Task to complete = Rewrite every line of the listing below, changing each "series" to "line" and keeping everything else the same. Omit the pictures from your version.

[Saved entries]
=== Section Start ===
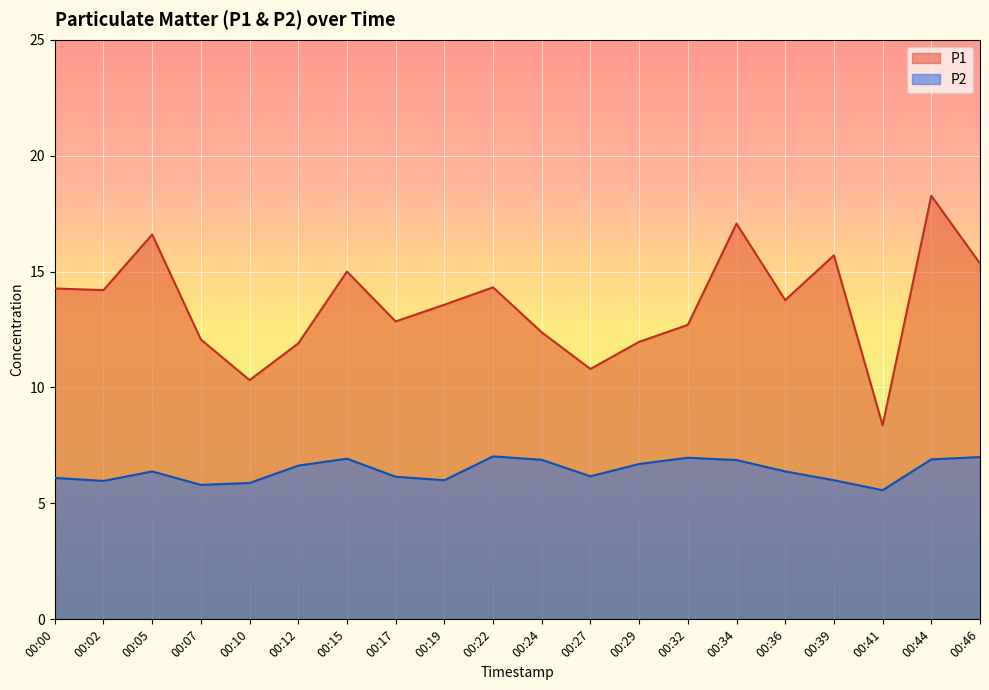

What is the total value across all series at 00:29?

18.7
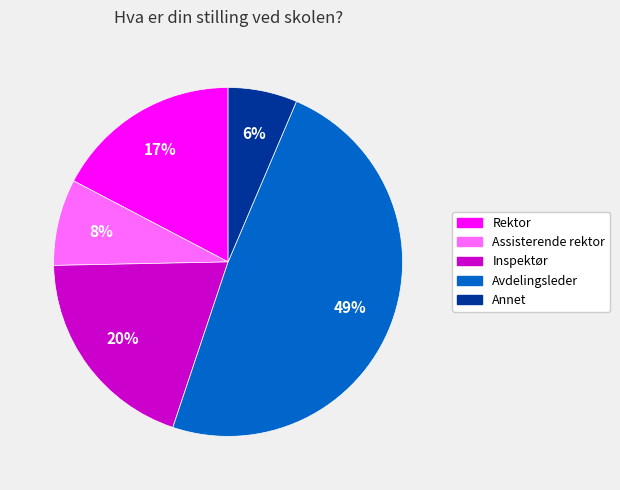

Is it true that Inspektør is 29% of the pie?

False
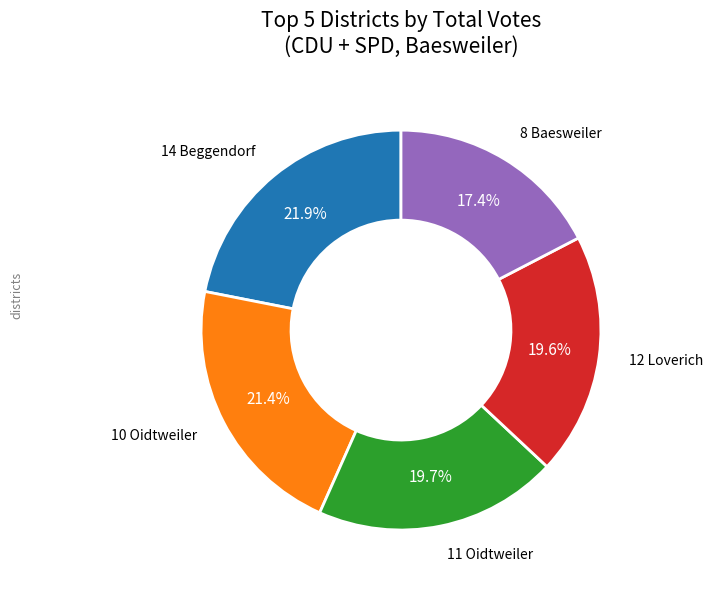

Does any single category account for the majority?

No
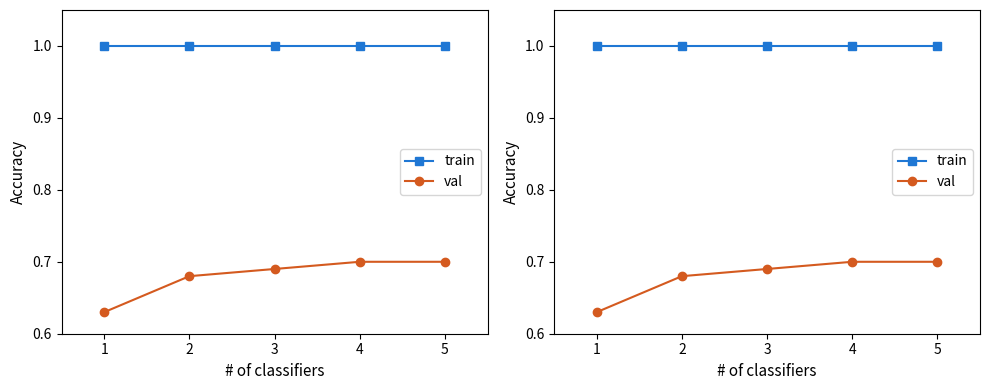

Which series has the widest spread of values?

val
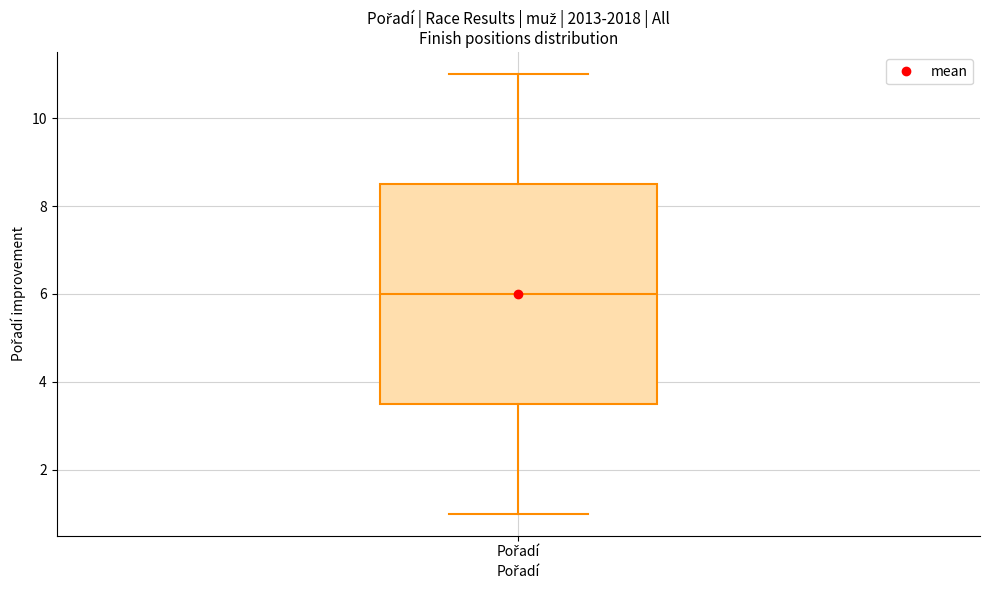

Where is the lower edge of the box for Pořadí on the y-axis? The values are not printed on the chart, so give them approximately, as read against the axis.

3.6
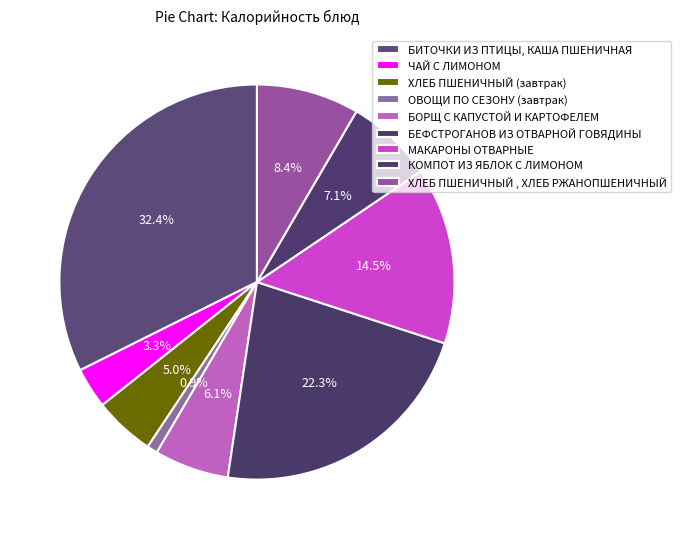

To the nearest percent, what is the combined percentage of МАКАРОНЫ ОТВАРНЫЕ and ОВОЩИ ПО СЕЗОНУ (завтрак)?

15%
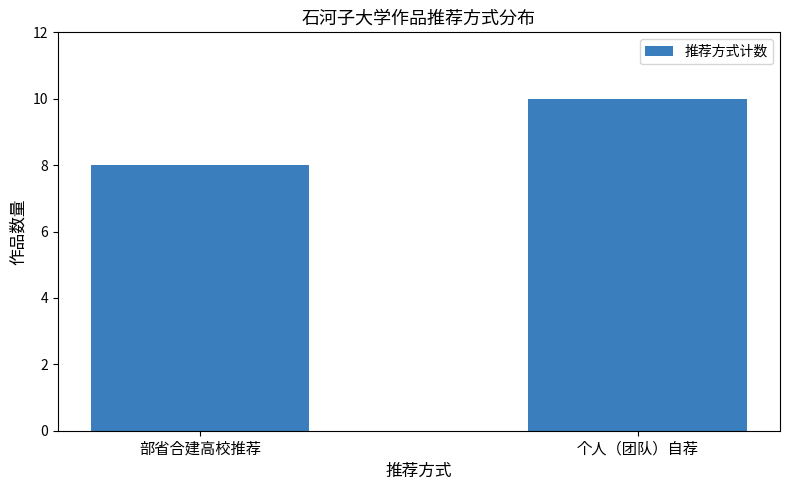

What is the label of the 2nd bar from the right?

部省合建高校推荐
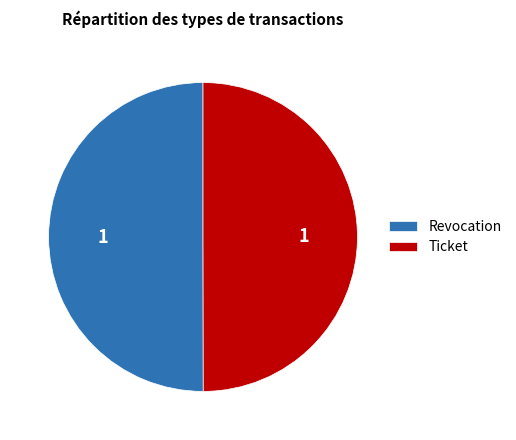

What is the ratio of the value at Revocation to the value at Ticket?

1.0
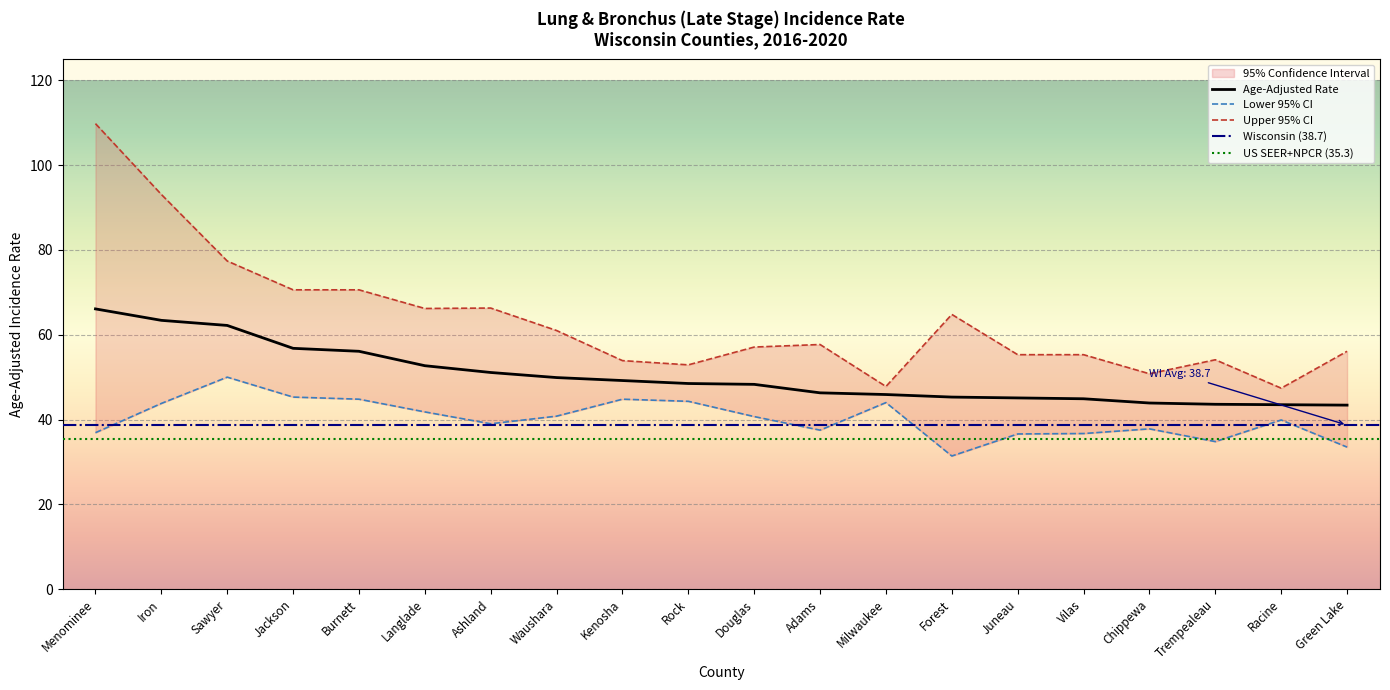

At how many categories does at least one series exceed 43?

20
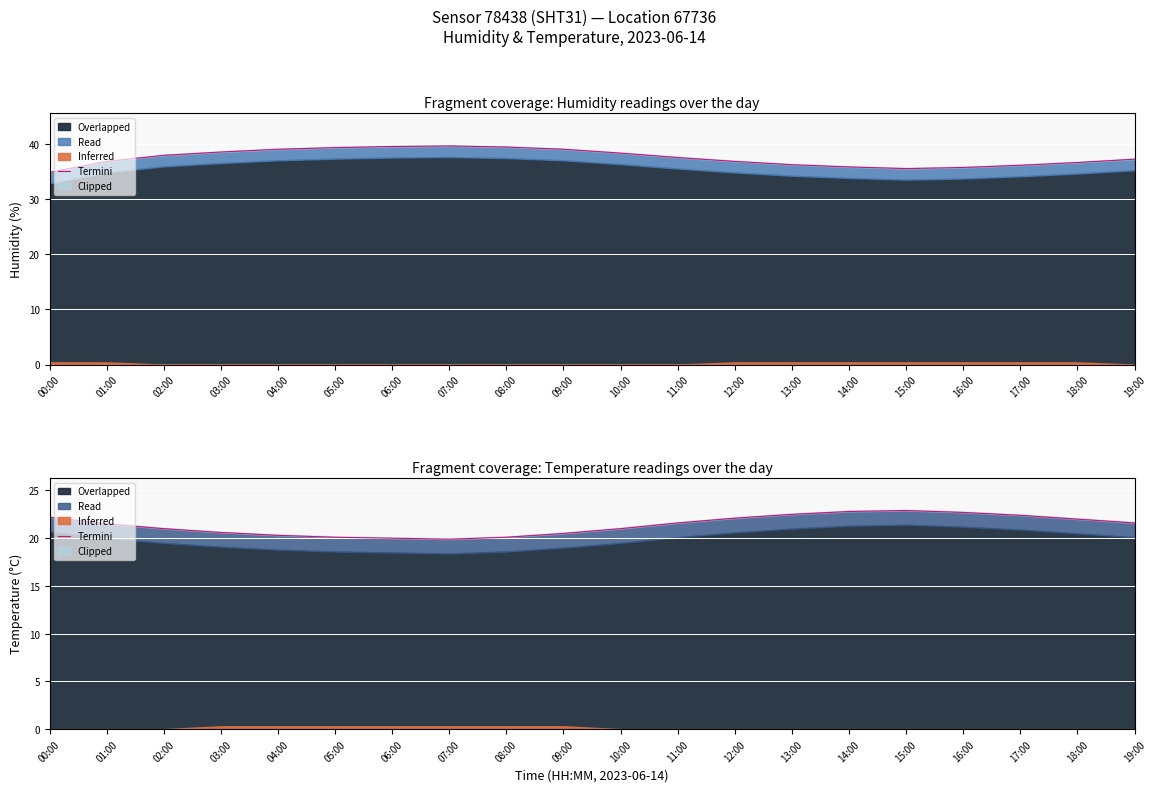

At which label does the data first exceed 21?

00:00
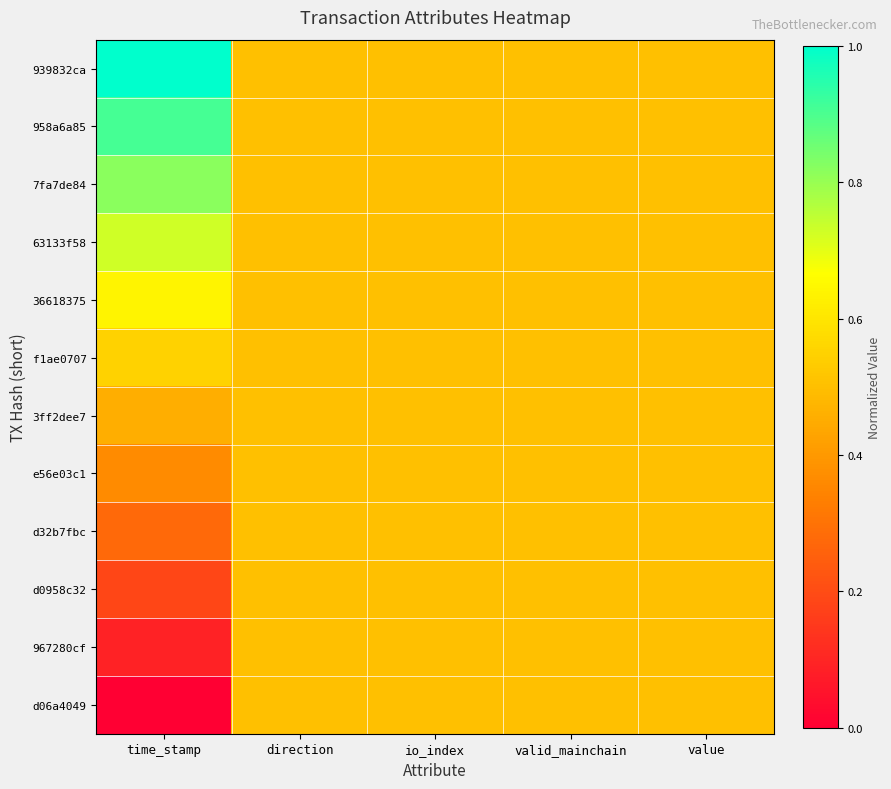

What is the maximum value shown in the chart?

1.0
=== Section End ===
Task answer =
What is the total value across all line at 00:29?

18.7

Is it true that Inspektør is 29% of the pie?

False

Does any single category account for the majority?

No

Which line has the widest spread of values?

val

Where is the lower edge of the box for Pořadí on the y-axis? The values are not printed on the chart, so give them approximately, as read against the axis.

3.6

To the nearest percent, what is the combined percentage of МАКАРОНЫ ОТВАРНЫЕ and ОВОЩИ ПО СЕЗОНУ (завтрак)?

15%

What is the label of the 2nd bar from the right?

部省合建高校推荐

What is the ratio of the value at Revocation to the value at Ticket?

1.0

At how many categories does at least one line exceed 43?

20

At which label does the data first exceed 21?

00:00

What is the maximum value shown in the chart?

1.0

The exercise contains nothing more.